A worked example using industry-typical figures for a £450,000 lump-sum residential tender. The numbers below are illustrative. They map to the standard NRM2 ratios and the typical residential refurbishment final-account profile, not a single named project. The mechanism is what matters: each line moves the headline figure in a way the homeowner did not see at signing.
The tender returned a headline contract sum of £450,000. The schedule of exclusions ran to 22 items. Provisional sums totalled £60,000, around 13% of the contract sum. Prime cost sums for nominated finishes and the specialist lift package totalled £15,000, around 3%.

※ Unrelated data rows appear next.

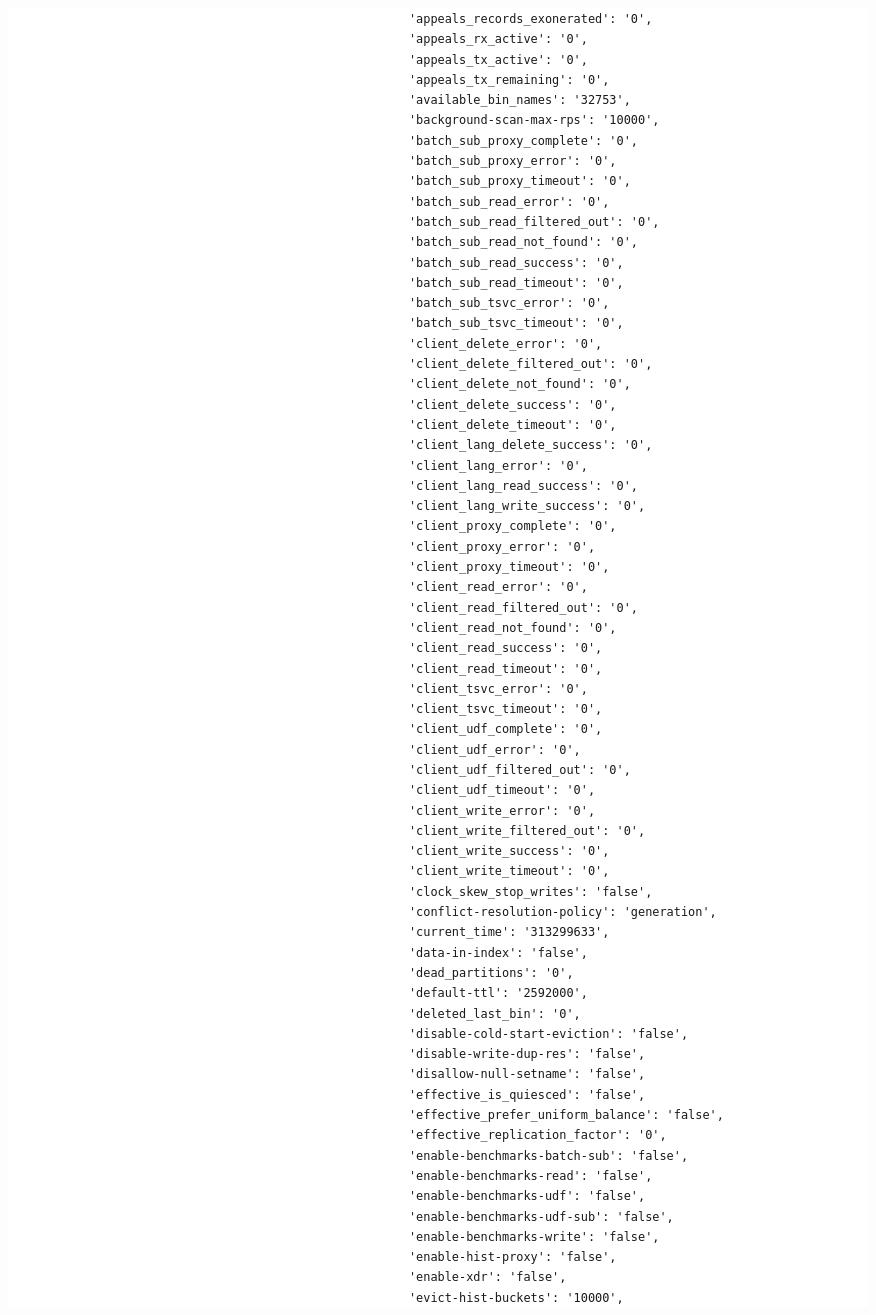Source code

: 	                                                        'appeals_records_exonerated': '0',
	                                                        'appeals_rx_active': '0',
	                                                        'appeals_tx_active': '0',
	                                                        'appeals_tx_remaining': '0',
	                                                        'available_bin_names': '32753',
	                                                        'background-scan-max-rps': '10000',
	                                                        'batch_sub_proxy_complete': '0',
	                                                        'batch_sub_proxy_error': '0',
	                                                        'batch_sub_proxy_timeout': '0',
	                                                        'batch_sub_read_error': '0',
	                                                        'batch_sub_read_filtered_out': '0',
	                                                        'batch_sub_read_not_found': '0',
	                                                        'batch_sub_read_success': '0',
	                                                        'batch_sub_read_timeout': '0',
	                                                        'batch_sub_tsvc_error': '0',
	                                                        'batch_sub_tsvc_timeout': '0',
	                                                        'client_delete_error': '0',
	                                                        'client_delete_filtered_out': '0',
	                                                        'client_delete_not_found': '0',
	                                                        'client_delete_success': '0',
	                                                        'client_delete_timeout': '0',
	                                                        'client_lang_delete_success': '0',
	                                                        'client_lang_error': '0',
	                                                        'client_lang_read_success': '0',
	                                                        'client_lang_write_success': '0',
	                                                        'client_proxy_complete': '0',
	                                                        'client_proxy_error': '0',
	                                                        'client_proxy_timeout': '0',
	                                                        'client_read_error': '0',
	                                                        'client_read_filtered_out': '0',
	                                                        'client_read_not_found': '0',
	                                                        'client_read_success': '0',
	                                                        'client_read_timeout': '0',
	                                                        'client_tsvc_error': '0',
	                                                        'client_tsvc_timeout': '0',
	                                                        'client_udf_complete': '0',
	                                                        'client_udf_error': '0',
	                                                        'client_udf_filtered_out': '0',
	                                                        'client_udf_timeout': '0',
	                                                        'client_write_error': '0',
	                                                        'client_write_filtered_out': '0',
	                                                        'client_write_success': '0',
	                                                        'client_write_timeout': '0',
	                                                        'clock_skew_stop_writes': 'false',
	                                                        'conflict-resolution-policy': 'generation',
	                                                        'current_time': '313299633',
	                                                        'data-in-index': 'false',
	                                                        'dead_partitions': '0',
	                                                        'default-ttl': '2592000',
	                                                        'deleted_last_bin': '0',
	                                                        'disable-cold-start-eviction': 'false',
	                                                        'disable-write-dup-res': 'false',
	                                                        'disallow-null-setname': 'false',
	                                                        'effective_is_quiesced': 'false',
	                                                        'effective_prefer_uniform_balance': 'false',
	                                                        'effective_replication_factor': '0',
	                                                        'enable-benchmarks-batch-sub': 'false',
	                                                        'enable-benchmarks-read': 'false',
	                                                        'enable-benchmarks-udf': 'false',
	                                                        'enable-benchmarks-udf-sub': 'false',
	                                                        'enable-benchmarks-write': 'false',
	                                                        'enable-hist-proxy': 'false',
	                                                        'enable-xdr': 'false',
	                                                        'evict-hist-buckets': '10000',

Construction started. Inside the first six weeks three variation instructions hit the register. Variation 1: asbestos discovered at strip-out beyond what the pre-tender survey identified, requiring licensed-contractor removal under HSE protocol, priced at £8,400. Variation 2: a structural opening on the ground floor 600mm wider than the drawing showed, requiring redesigned padstones and a heavier steel section, priced at £6,200. Variation 3: soil-pipe re-routing required after strip-out revealed the existing run terminated above first-floor level rather than at basement as drawn, priced at £4,800. Variation subtotal: £19,400.
In parallel the provisional sums drew down at actual. The kitchen PSum landed £4,200 over allowance, after the client confirmed an upgraded units specification at the supplier survey. The waterproofing PSum landed £11,800 over allowance, after tanking was required to a lower-ground-floor rear wall not visible at the original survey. The structural steel PSum landed £6,600 over allowance, after the structural engineer's site inspection prompted larger section sizes. PSum over-allowance subtotal: £22,600.
Two qualifications were proven wrong on site and reopened. The first: a 16-week programme assumption that the asbestos delay and structural redesign together pushed to 20 weeks, adding £14,000 in programme-related preliminaries uplift. The second: the tender priced single-stair access on the assumption of standard working hours, but the building manager required scheduled deliveries and an out-of-hours window for trades affecting common parts, adding £4,000. Qualifications subtotal: £18,000.
The PC sums confirmed at instruction landed £10,000 above allowance, driven by the specialist lift package and an ironmongery uplift.
Final account: £520,000. Delta from headline: £70,000, or 15.6% over the contract sum. The figure sits squarely inside the 10 to 20% range named in §2.
The homeowner did not get a bad contractor. They got the standard procurement model performing as designed.